Prof. Dr. Berna BALCI İZGİ

Enflasyon makroekonomik istikrarı etkileyen çok önemli bir değişkendir. Çünkü enflasyonist beklenti, piyasadaki hemen hemen bütün oyuncuların ilgilendiği temel bir gösterge oluyor. Merkez Bankası’nın enflasyon 2021 dördüncü raporunda enflasyondaki yükseliş ile birlikte bir dizi makroekonomik göstergenin seyri hakkında bilgi veriliyor. Özellikle emtia ve enerji fiyatlarındaki yükselişe dikkat çekiliyor.

2021 yılını geride bırakmaya az bir zaman kala içinde bulunduğumuz günlerde, Koronavirüsün yeni varyantlarına bağlı olarak gerileyen güven endeksleri ve yavaşlayan tedarik zincirleri ile birlikte ele alındığında ekonomideki toparlanmanın zaman alacağı anlaşılıyor.

Gelişmekte olan ülkelere yönelen portföy akımlarının istikrarlı olmadığı bir dönemden geçiyoruz. Türkiye de bu ülkelerden biri olarak görülüyor. Doğrudan yabancı yatırımların durması ve yanısıra finansal piyasalarda döviz kurundaki oynaklığın ve enflasyon sorununun olduğu herkesçe bilinen bir gerçek.. Ekonomideki en önemli problemlerden biri olan enflasyon, ülkemizde döviz kurundaki yükselişle birlikte gerçekleştiği için kur yükselişinin enflasyonu beslediği, enflasyonun ise tekrar kur yükselişini beslediği bir fasit daire oluşuyor. Bu fasit dairenin kırılması, uzun dönemde dış fazla vermekle mümkün olacaktır.

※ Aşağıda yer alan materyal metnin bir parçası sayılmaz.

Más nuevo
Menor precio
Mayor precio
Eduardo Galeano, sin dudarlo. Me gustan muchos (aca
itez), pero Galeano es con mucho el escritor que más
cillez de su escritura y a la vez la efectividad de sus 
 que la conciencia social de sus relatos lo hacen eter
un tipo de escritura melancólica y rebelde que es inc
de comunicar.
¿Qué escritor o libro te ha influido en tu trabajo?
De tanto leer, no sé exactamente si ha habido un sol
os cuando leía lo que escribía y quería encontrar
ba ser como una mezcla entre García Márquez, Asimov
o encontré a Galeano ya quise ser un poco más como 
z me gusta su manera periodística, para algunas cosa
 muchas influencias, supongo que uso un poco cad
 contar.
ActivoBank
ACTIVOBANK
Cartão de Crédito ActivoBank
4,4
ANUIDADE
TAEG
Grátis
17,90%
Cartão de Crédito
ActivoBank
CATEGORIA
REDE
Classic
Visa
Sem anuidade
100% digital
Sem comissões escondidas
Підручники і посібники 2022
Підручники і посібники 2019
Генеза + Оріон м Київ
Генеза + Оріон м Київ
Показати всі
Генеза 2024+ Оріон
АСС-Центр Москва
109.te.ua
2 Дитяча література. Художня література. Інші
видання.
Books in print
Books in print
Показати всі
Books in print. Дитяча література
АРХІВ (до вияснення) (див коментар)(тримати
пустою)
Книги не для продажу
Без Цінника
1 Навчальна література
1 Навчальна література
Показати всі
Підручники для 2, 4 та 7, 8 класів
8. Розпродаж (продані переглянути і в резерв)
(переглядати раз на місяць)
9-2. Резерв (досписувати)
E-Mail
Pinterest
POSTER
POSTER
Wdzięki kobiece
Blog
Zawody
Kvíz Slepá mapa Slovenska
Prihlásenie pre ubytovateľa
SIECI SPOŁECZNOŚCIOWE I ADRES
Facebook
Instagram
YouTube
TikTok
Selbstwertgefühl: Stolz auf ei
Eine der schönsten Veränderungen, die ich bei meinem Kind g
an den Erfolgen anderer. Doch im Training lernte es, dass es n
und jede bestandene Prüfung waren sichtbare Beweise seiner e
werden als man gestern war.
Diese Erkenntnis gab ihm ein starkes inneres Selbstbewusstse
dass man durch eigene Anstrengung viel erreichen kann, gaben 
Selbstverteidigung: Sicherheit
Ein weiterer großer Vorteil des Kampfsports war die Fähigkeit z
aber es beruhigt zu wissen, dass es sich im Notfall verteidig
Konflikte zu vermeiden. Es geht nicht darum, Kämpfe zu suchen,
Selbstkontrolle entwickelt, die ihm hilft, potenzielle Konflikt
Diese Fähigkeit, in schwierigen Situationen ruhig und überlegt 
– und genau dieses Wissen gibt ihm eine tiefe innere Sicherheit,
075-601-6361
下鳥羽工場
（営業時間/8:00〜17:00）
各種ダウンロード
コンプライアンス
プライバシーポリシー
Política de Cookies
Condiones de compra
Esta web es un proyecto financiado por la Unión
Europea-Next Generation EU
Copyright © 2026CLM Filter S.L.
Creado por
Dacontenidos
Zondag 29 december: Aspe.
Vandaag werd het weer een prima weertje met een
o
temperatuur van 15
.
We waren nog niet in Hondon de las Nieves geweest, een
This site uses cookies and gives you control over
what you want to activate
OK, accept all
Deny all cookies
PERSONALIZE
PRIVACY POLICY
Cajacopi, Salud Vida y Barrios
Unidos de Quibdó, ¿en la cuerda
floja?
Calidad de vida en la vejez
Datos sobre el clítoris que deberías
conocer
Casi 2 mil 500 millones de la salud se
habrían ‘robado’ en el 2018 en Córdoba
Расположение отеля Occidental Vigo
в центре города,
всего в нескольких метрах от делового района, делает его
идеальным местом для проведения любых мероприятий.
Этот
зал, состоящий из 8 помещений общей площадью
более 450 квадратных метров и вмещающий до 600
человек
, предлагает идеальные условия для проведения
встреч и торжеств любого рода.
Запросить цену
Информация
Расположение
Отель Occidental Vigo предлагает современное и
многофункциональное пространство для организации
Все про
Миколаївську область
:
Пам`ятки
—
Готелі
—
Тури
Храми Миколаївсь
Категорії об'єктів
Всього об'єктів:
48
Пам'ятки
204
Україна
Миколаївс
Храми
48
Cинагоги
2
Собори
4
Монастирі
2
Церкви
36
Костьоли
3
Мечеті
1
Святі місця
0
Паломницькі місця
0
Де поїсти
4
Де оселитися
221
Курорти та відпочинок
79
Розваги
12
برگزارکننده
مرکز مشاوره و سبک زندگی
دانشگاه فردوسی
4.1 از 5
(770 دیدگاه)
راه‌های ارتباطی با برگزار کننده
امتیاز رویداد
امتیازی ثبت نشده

Açıklanan son Merkez Bankası raporunda çekirdek enflasyondaki B enflasyonu %18.63 ve C grubu enflasyon göstergesinin ise %19.98 olarak gerçekleştiği bildiriliyor. Buna göre enflasyonun temel mal grubunda gerilerken, işlenmiş gıda ve y hizmet grubunda yükselmiş olduğu belirtiliyor. Aşağıdaki grafikte 2021 beşinci ayından itibaren enflasyondaki yükseliş görülüyor. Bu nedenle önümüzdeki bir yıllık süreç TÜFE’de yükselişin devam edeceği beklentisi devam edecek gibi görünüyor.

Enflasyon Verileri

Kaynak:TCMB

Üretici cephesinde ise tedarik zincirlerindeki daralmaların etkisinin kısmen de devam ettiği görülüyor. Merkez Bankası raporuna göre Eylül ayında tedarikçi teslim sürelerinin 50 eşik değerinin altında kaldığı görülüyor. Bu gecikmeler üretici fiyatlarında yükselmeye neden oluyor.

Dolayısıyla hem üretici hem tüketici enflasyonu için yükseliş trendine devam ettiği görülüyor. Dış piyasalara bakacak olursak geçtiğimiz gün açıklanan ABD enflasyon verisi yıllık bazda %6,5 gibi bir oranda ilan edildi. Bu da Amerikan ekonomisi için oldukça yüksek bir rakam olup diğer ülkelere de geçiş yapması muhtemel görünüyor.

Özellikle enerji sektöründe petrol fiyatlarındaki 2021 yılında gerçekleşen yükselişin üfe’ye (üretici fiyat endeksi) katkı yapması bekleniyor. Petrol fiyatı 2022 yılı için 77,50 US$ olarak tahmin ediliyor. Doğalgaz fiyatlarındaki artışla birlikte enerji fiyatlarının da artması bekleniyor. 2022 yıl sonu enflasyon tahmini %7.8’den %11.8’e yükseltildi. Bu koşullar altında düşük enflasyon ve kur istikrarının önemine dikkat çekilmiş olması pek bir anlam ifade etmiyor. Çünkü bunun gerçekleştirilebilir olma ihtimali en azından önümüzdeki yıl için imkansız gibi görünüyor.